DECATUR, Ill. – When Millikin University welcomed noted civil rights activist Linda Sarsour to campus, she began her presentation by remarking on the current political climate in the United States and thanked the university for its bravery in bringing her to campus as part of the Spring 2025 Samuels Lecture and a Women’s History Month event.
I'm deeply honored to be the T.W. Samuels Lecturer, and I hope to uphold the legacy of Mr. Samuels with pride. I said this earlier, and I think it's quite brave, and I could even say courageous, in this current political moment, to invite someone like me to your campus,” she said. “I do not take that lightly, and I'm deeply honored and humbled in ways that I can't put into words.

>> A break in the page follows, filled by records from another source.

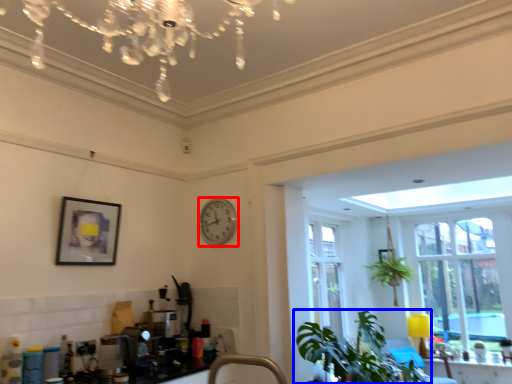
Question: Which of the following is the farthest to the observer, clock (highlighted by a red box) or houseplant (highlighted by a blue box)?

Choices:
 (A) clock
 (B) houseplant

Answer: (A)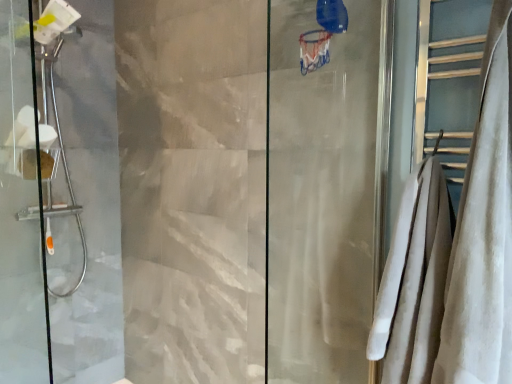
Describe the element at coordinates (59, 198) in the screenshot. The width and height of the screenshot is (512, 384). I see `brushed metal showerhead at left, the 1th screen door when ordered from back to front` at that location.

Describe the element at coordinates (20, 208) in the screenshot. I see `transparent glass shower door at left, positioned as the 2th screen door in back-to-front order` at that location.

Identify the location of white velvety towel at right. The image size is (512, 384). tap(483, 232).

From a real-world perspective, is transparent glass shower door at left, positioned as the 2th screen door in back-to-front order, on top of white soft towel at right?

Yes, from a real-world perspective, transparent glass shower door at left, positioned as the 2th screen door in back-to-front order, is over white soft towel at right

Is transparent glass shower door at left, marked as the 1th screen door in a front-to-back arrangement, smaller than white soft towel at right?

Correct, transparent glass shower door at left, marked as the 1th screen door in a front-to-back arrangement, occupies less space than white soft towel at right.

Considering the relative sizes of transparent glass shower door at left, marked as the 1th screen door in a front-to-back arrangement, and white soft towel at right in the image provided, is transparent glass shower door at left, marked as the 1th screen door in a front-to-back arrangement, thinner than white soft towel at right?

Indeed, transparent glass shower door at left, marked as the 1th screen door in a front-to-back arrangement, has a lesser width compared to white soft towel at right.

Are transparent glass shower door at left, positioned as the 2th screen door in back-to-front order, and white soft towel at right making contact?

No, transparent glass shower door at left, positioned as the 2th screen door in back-to-front order, is not making contact with white soft towel at right.

Does brushed metal showerhead at left, the 1th screen door when ordered from back to front, come in front of transparent glass shower door at left, marked as the 1th screen door in a front-to-back arrangement?

No, it is behind transparent glass shower door at left, marked as the 1th screen door in a front-to-back arrangement.

Can we say brushed metal showerhead at left, the 1th screen door when ordered from back to front, lies outside transparent glass shower door at left, positioned as the 2th screen door in back-to-front order?

Yes, brushed metal showerhead at left, the 1th screen door when ordered from back to front, is outside of transparent glass shower door at left, positioned as the 2th screen door in back-to-front order.

Based on the photo, is brushed metal showerhead at left, the second screen door positioned from the front, not near transparent glass shower door at left, marked as the 1th screen door in a front-to-back arrangement?

That's not correct — brushed metal showerhead at left, the second screen door positioned from the front, is a little close to transparent glass shower door at left, marked as the 1th screen door in a front-to-back arrangement.

Is brushed metal showerhead at left, the 1th screen door when ordered from back to front, taller than transparent glass shower door at left, marked as the 1th screen door in a front-to-back arrangement?

Yes.

There is a white soft towel at right. Where is `shower curtain above it (from a real-world perspective)`? The image size is (512, 384). shower curtain above it (from a real-world perspective) is located at coordinates (483, 232).

Considering the sizes of white velvety towel at right and white soft towel at right in the image, is white velvety towel at right taller or shorter than white soft towel at right?

Clearly, white velvety towel at right is taller compared to white soft towel at right.

How much distance is there between white soft towel at right and transparent glass shower door at left, positioned as the 2th screen door in back-to-front order?

1.73 meters.

Which screen door is the 1st one when counting from the left side of the white soft towel at right? Please provide its 2D coordinates.

[(20, 208)]

Who is smaller, white soft towel at right or transparent glass shower door at left, positioned as the 2th screen door in back-to-front order?

transparent glass shower door at left, positioned as the 2th screen door in back-to-front order.

From the image's perspective, is white soft towel at right over transparent glass shower door at left, marked as the 1th screen door in a front-to-back arrangement?

Incorrect, from the image's perspective, white soft towel at right is lower than transparent glass shower door at left, marked as the 1th screen door in a front-to-back arrangement.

Thank you for giving me this opportunity.”

The T.W. Samuels Lecture Series is used to bring great thinkers and speakers to Millikin for community enrichment, and Sarsour’s message of peace and the importance of building a strong and resilient community.

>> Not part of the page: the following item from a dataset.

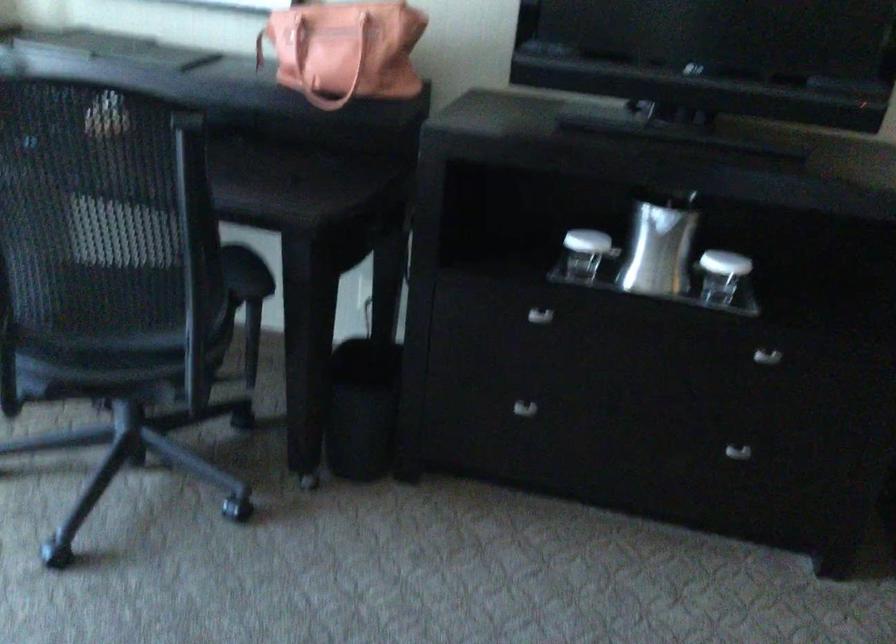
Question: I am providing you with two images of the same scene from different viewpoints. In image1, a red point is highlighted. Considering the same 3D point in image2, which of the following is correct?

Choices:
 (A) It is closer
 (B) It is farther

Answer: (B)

Sarsour is a Palestinian Muslim American and co-founded the first Muslim online organizing platform, MPower Change, as well as Until Freedom, an intersectional racial justice organization focused on direct action and power building in communities of color. She is the author of “We Are Not Here to Be Bystanders: A Memoir of Love & Resistance,” published by Simon & Schuster.
“We're living in a moment right now where very powerful people are trying to divide and conquer us, and they're using and weaponizing certain issues to do that. So the question is, what do we do? We can reject it,” Sarsour said. “We don't allow people to use us in these moments to divide us from our colleagues and neighbors. If you are someone with whom I disagree, I don’t want to see harm come to you. I don't want someone to silence you. This is a moment for us to return to the essence of community.”

Sarsour was one of the national co-chairs of the largest single-day protest in US history, the Women’s March on Washington, D.C. She shared that a large march is being planned in 2026 in Washington to commemorate the 250th anniversary of the signing of the Declaration of Independence in 1776.
“Our initiative is called “Next 250” because we will have just completed 250 years. We know what this country has done and been through for 250 years. There have been trials and tribulations, and the question is, how are we walking into the next 250 years?,” Sarsour said. “We have a responsibility to set that narrative in this generation. Next 250 is about retelling the story of the last 250 years to make sure that no community’s story is left out. Another part is developing a Declaration of Interdependence. How do we move and evolve as the United States of America? We hope that 30 years from now, someone will look back at 2026 and see it as a moment in history where we helped shift and transform.